Seorang pria beranjak bangun dari kasurnya. Punggungnya tak mau lama-lama lekat dengan tempatnya bermimpi atau hanya terlelap. Selangkah kemudian, dilihatnya seseorang laki-laki. Janggutnya agak semarak, matanya masih kecil terpejam dan mengerjap, berkeriapan di antara bulu mata hitamnya. Bibirnya yang tebal dan kering mulai diusili rambut-rambut hitam di bawah hidungnya, kumisnya sudah lama tidak bersua dengan pisau cukur. Di atas kumisnya yang tipis tapi mulai mengusili bibirnya itu, dua lubang hidungnya yang tampak penuh juga dengan rambut-rambut hidung. Beberapa di antara rambut itu menjuntai, perak keputihan, tak diurusnya. Pipinya tidak tirus, tapi juga tidak mengembung.
“Tiga dekade sudah, dan kau masih bernafas. Apa saja yang sudah kau lakukan? Untuk siapa?”
Pertanyaan terakhir dulu diteriakinya. Sekarang jarang digubrisnya. Sudah lewat masanya, katanya.
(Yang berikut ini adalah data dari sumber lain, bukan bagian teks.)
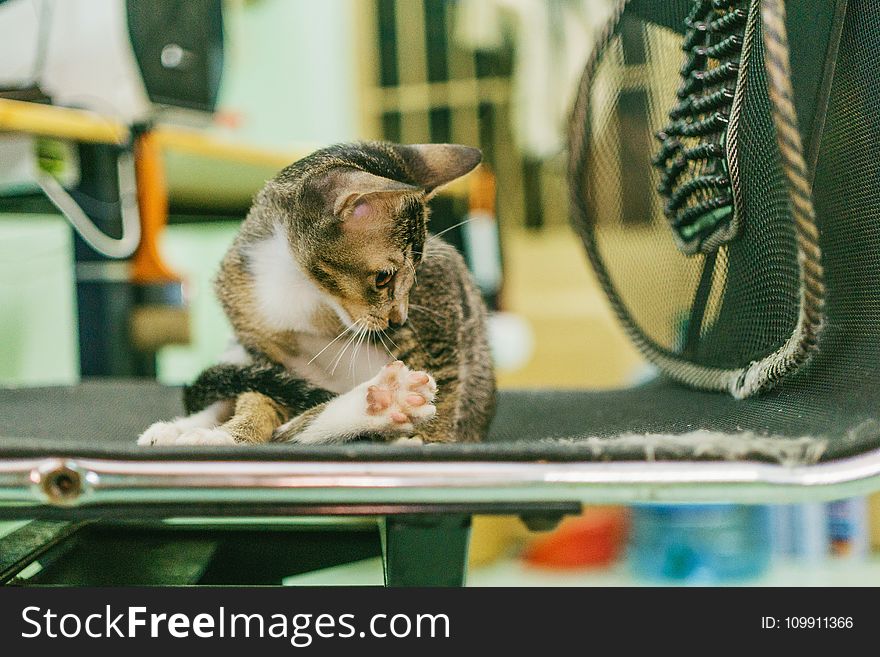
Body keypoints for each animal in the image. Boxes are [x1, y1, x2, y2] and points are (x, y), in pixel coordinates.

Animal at [138, 139, 496, 446]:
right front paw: (232, 435)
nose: (399, 319)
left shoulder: (443, 286)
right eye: (384, 278)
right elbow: (260, 400)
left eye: (415, 276)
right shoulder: (263, 349)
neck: (304, 288)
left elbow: (446, 379)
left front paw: (430, 438)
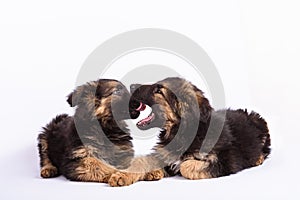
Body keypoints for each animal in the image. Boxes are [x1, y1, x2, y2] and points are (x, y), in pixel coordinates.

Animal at [108, 77, 272, 187]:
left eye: (158, 90)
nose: (131, 85)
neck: (179, 132)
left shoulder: (227, 159)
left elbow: (185, 165)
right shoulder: (164, 153)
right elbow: (142, 161)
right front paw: (122, 175)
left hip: (261, 124)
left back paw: (258, 158)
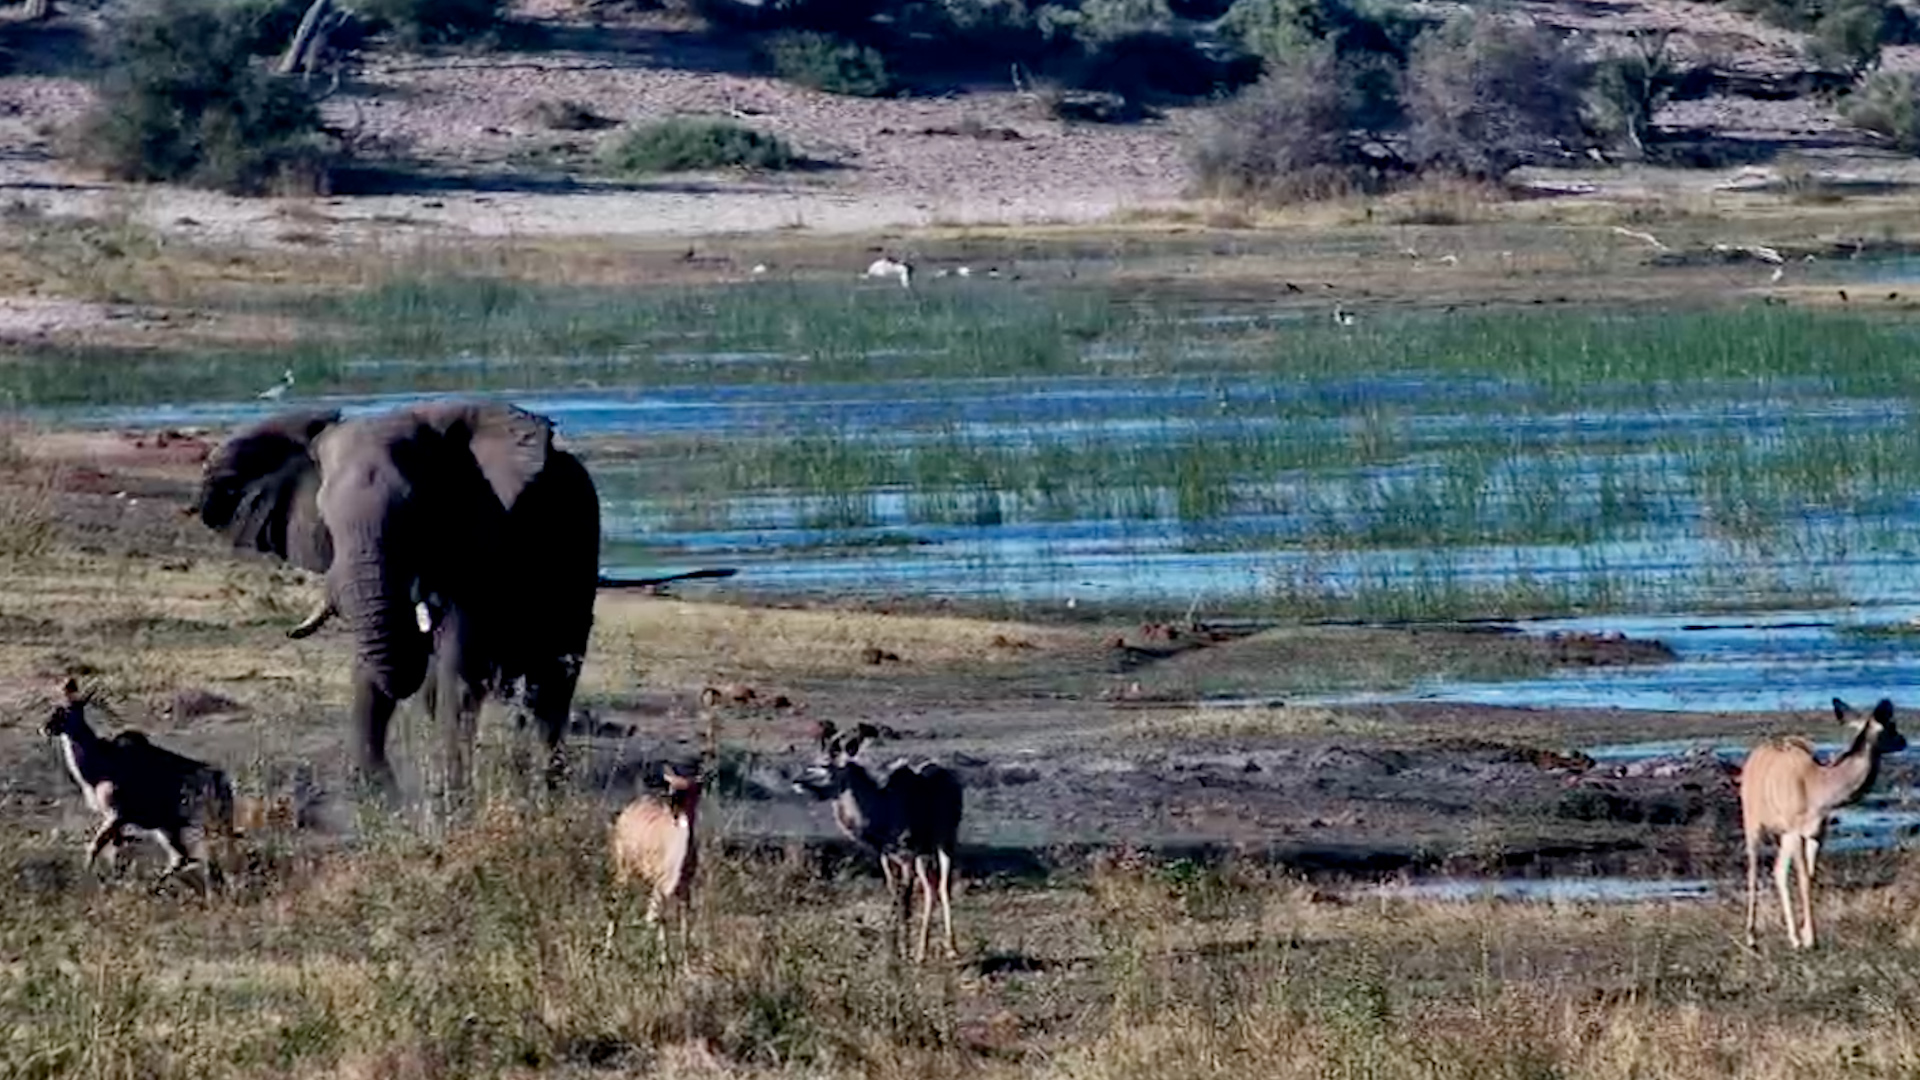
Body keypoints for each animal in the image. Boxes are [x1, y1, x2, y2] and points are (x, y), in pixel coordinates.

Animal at [193, 401, 732, 797]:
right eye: (324, 519)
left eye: (413, 510)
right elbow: (377, 665)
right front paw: (377, 794)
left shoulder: (478, 535)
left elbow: (458, 659)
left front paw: (446, 792)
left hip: (580, 542)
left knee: (552, 680)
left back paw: (545, 783)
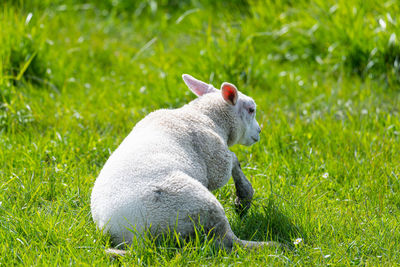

Ajal dulu dinantikannya, mau jadi legenda pikirnya. Sekarang ia sudah jadi insan yang meminta ditunda.
Takut.
Ia sekarang kenal takut. Pikirnya mau berkata-kata bijak tentang ketakutannya, tapi ia merasa sudah cukup dewasa untuk merasa dan tak merasa perlu menantang bahaya untuk terlihat jawara.
Kadangkala ia iri dengan kanak-kanak. Mereka terlihat sederhana, tak berputar-putar, berbicara karena mengindera dan apa adanya. Masih jenaka, kerikil pun bisa buat mereka tertawa. Tak perlu banyak kriteria, mereka hanya menerima...atau menolak. Mereka bertindak.
Tapi itu “kadangkala” saja.
Ia merasa cukup ajeg dengan dirinya, tapi ia sadar hidupnya sudah bukan miliknya seorang. Pandangannya masih melihat yang tak dilihat matanya tapi tangan dan kakinya tak dibiarkannya tak menyentuh yang harus disentuhnya.
Ia bekerja.
Melalui pekerjaannya, ia sadar martabatnya. Ia bukan lagi binatang rumahan yang menunggu majikannya memberinya makan. Ia bekerja untuk hidup dan hidupnya untuk menghidupi tempatnya berikrar janji. Ia tak selalu berhasil dalam apa yang direncanakannya, tapi sampai saat itu, ia terus bangun dan berusaha. Gagal, jatuh, bangun. Ia insaf, perjuangannya hari ini benar-benar nyata dan terasa--bukan lagi remaja yang mencoba berontak dan berbeda untuk buat orang terkesima--ada mitokondria-mitokondria yang butuh glukosa untuk dioksidasi menjadi energi dan digunakan sel-sel lain dalam tubuhnya dan orang-orang terdekatnya. Lebih dari soal berpangan, bersandang, dan berpapan; semua itu perjuangan untuk hidup yang menghidupi cita-citanya bersama, yang bukan lagi untuk dirinya sendiri.
Kancing paling bawah kemejanya dikatupkan Sebuah kotak biru dibukanya, sejurus kemudian sebuah lingkaran keemasan menggenggam jari manis tangan kanannya. Arlojinya memeluk pergelangan tangan kirinya. Telapak kakinya sudah bersembunyi di balik sepatu coklatnya.
Ia berangkat, menjemput martabatnya.